**Requirement**
Write out, word for word, every line in the data below from the one containing "spaces in your" to the one containing "Note that if", both of them included.
** Data provided follows **
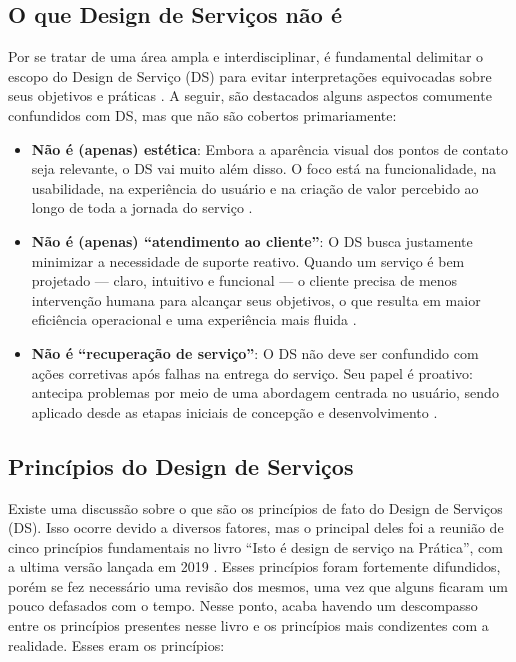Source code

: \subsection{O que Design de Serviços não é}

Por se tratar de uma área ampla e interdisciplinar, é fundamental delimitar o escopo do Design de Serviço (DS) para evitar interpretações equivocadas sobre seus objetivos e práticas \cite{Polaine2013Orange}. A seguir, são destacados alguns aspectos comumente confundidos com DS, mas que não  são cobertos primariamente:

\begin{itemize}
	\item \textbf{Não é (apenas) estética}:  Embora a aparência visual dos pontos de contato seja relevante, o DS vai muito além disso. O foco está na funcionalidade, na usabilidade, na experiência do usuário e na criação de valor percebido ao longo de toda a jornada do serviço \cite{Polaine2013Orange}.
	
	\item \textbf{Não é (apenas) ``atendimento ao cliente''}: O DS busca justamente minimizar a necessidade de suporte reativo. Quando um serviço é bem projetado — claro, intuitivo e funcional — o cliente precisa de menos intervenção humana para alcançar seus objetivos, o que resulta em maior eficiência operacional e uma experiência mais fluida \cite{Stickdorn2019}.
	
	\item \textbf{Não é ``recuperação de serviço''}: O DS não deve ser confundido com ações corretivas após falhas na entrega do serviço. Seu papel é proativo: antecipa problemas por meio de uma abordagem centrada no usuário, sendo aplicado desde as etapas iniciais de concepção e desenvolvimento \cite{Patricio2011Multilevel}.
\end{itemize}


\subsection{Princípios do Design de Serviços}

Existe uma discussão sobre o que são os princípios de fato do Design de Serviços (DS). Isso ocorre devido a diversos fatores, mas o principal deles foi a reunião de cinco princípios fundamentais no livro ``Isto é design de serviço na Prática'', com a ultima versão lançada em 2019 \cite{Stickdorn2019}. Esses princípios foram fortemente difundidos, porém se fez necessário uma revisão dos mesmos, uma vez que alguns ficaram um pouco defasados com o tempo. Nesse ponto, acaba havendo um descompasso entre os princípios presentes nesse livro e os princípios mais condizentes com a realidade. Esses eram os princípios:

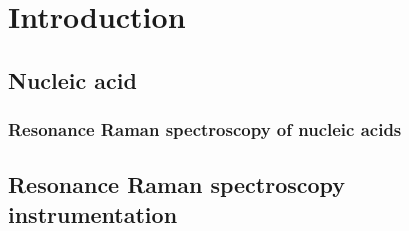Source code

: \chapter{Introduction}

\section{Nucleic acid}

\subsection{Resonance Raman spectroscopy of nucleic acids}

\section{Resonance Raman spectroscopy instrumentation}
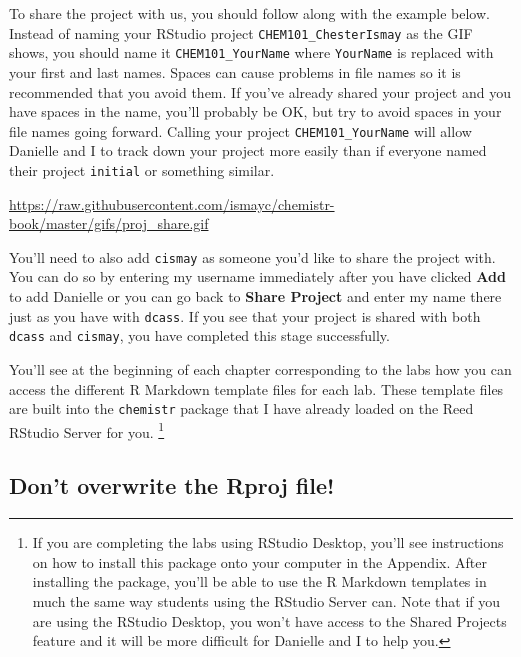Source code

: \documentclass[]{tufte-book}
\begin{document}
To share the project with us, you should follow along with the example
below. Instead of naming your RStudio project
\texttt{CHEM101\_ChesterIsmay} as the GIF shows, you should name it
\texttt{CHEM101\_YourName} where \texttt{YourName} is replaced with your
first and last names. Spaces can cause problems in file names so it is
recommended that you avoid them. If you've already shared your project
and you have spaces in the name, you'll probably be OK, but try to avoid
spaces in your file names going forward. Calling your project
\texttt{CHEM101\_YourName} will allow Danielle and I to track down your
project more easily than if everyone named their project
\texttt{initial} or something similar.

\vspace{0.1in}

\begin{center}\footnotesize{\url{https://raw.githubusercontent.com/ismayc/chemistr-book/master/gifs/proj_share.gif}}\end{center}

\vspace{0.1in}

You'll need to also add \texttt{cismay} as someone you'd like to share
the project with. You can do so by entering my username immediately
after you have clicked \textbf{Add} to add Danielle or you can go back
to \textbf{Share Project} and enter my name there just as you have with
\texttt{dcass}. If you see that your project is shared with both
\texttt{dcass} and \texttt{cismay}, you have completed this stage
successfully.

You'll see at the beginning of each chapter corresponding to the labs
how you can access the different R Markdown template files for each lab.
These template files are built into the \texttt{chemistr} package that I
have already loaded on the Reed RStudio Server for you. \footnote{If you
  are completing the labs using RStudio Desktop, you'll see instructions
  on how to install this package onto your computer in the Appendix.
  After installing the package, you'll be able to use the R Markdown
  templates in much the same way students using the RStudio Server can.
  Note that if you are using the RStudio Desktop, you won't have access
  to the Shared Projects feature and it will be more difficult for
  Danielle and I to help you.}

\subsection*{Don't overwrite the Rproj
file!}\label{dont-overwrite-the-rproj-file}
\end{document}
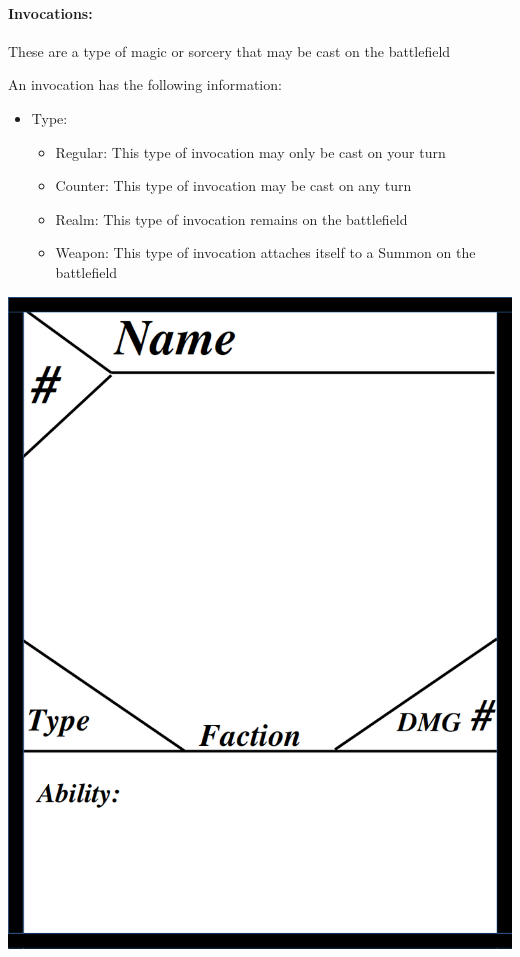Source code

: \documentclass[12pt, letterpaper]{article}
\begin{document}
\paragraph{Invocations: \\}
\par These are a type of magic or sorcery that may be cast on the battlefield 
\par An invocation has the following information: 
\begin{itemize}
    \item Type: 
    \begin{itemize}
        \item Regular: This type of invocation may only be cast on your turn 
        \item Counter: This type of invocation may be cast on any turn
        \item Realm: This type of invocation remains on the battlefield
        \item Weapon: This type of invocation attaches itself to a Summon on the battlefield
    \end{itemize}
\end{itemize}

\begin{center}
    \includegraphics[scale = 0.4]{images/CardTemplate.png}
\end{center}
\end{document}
** End of Data provided **
** Data provided follows **
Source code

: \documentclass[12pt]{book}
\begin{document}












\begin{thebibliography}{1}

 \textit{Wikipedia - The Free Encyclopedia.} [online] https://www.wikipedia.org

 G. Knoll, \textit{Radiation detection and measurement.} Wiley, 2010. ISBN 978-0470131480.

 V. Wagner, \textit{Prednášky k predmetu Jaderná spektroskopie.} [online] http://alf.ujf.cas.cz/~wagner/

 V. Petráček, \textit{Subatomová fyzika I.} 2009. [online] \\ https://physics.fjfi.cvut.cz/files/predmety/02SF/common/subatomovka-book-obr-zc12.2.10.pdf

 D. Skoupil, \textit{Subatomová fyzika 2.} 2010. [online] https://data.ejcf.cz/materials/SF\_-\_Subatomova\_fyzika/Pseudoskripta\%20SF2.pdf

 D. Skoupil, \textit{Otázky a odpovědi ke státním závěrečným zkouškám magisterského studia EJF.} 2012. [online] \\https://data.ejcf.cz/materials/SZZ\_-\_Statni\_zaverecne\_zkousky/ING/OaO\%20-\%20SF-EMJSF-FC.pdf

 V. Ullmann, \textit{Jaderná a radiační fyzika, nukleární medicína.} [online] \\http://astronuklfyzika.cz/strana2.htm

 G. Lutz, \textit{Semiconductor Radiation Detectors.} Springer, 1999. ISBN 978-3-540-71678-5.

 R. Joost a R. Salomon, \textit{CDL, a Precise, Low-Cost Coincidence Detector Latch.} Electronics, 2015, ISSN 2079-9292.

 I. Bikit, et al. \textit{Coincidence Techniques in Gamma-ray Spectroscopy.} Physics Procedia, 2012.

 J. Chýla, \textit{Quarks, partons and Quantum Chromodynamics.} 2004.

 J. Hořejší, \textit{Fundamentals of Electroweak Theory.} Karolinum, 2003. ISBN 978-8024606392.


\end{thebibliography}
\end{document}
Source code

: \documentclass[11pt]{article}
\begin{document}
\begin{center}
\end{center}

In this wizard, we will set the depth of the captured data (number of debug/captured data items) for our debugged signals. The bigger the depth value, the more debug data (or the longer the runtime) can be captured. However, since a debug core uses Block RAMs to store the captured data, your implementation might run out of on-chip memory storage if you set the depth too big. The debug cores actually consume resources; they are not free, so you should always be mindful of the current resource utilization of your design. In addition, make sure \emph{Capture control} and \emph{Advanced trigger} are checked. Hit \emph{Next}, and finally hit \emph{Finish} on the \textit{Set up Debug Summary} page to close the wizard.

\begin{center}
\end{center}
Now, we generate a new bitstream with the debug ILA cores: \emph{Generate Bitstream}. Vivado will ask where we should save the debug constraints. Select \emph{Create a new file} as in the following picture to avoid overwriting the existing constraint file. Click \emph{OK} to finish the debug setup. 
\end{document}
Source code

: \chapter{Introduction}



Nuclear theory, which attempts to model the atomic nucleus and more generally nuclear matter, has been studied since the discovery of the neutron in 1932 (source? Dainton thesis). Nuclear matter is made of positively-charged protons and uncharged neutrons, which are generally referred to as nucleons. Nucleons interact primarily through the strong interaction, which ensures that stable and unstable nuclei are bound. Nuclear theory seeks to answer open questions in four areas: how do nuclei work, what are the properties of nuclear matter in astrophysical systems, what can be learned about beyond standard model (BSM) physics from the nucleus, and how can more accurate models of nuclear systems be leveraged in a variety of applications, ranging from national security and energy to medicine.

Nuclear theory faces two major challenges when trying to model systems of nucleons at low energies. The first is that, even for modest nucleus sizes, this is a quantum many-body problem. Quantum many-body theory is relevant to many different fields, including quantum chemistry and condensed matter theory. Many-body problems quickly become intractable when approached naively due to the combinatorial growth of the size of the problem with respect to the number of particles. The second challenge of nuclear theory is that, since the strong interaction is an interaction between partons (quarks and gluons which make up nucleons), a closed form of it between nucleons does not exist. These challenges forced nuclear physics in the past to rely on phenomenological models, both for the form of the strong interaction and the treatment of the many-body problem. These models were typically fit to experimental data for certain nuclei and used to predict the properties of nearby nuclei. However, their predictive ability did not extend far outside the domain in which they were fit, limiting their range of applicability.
** End of Data provided **
**Exercise solution**
spaces in your file names going forward. Calling your project
\texttt{CHEM101\_YourName} will allow Danielle and I to track down your
project more easily than if everyone named their project
\texttt{initial} or something similar.

\vspace{0.1in}

\begin{center}\footnotesize{\url{https://raw.githubusercontent.com/ismayc/chemistr-book/master/gifs/proj_share.gif}}\end{center}

\vspace{0.1in}

You'll need to also add \texttt{cismay} as someone you'd like to share
the project with. You can do so by entering my username immediately
after you have clicked \textbf{Add} to add Danielle or you can go back
to \textbf{Share Project} and enter my name there just as you have with
\texttt{dcass}. If you see that your project is shared with both
\texttt{dcass} and \texttt{cismay}, you have completed this stage
successfully.

You'll see at the beginning of each chapter corresponding to the labs
how you can access the different R Markdown template files for each lab.
These template files are built into the \texttt{chemistr} package that I
have already loaded on the Reed RStudio Server for you. \footnote{If you
  are completing the labs using RStudio Desktop, you'll see instructions
  on how to install this package onto your computer in the Appendix.
  After installing the package, you'll be able to use the R Markdown
  templates in much the same way students using the RStudio Server can.
  Note that if you are using the RStudio Desktop, you won't have access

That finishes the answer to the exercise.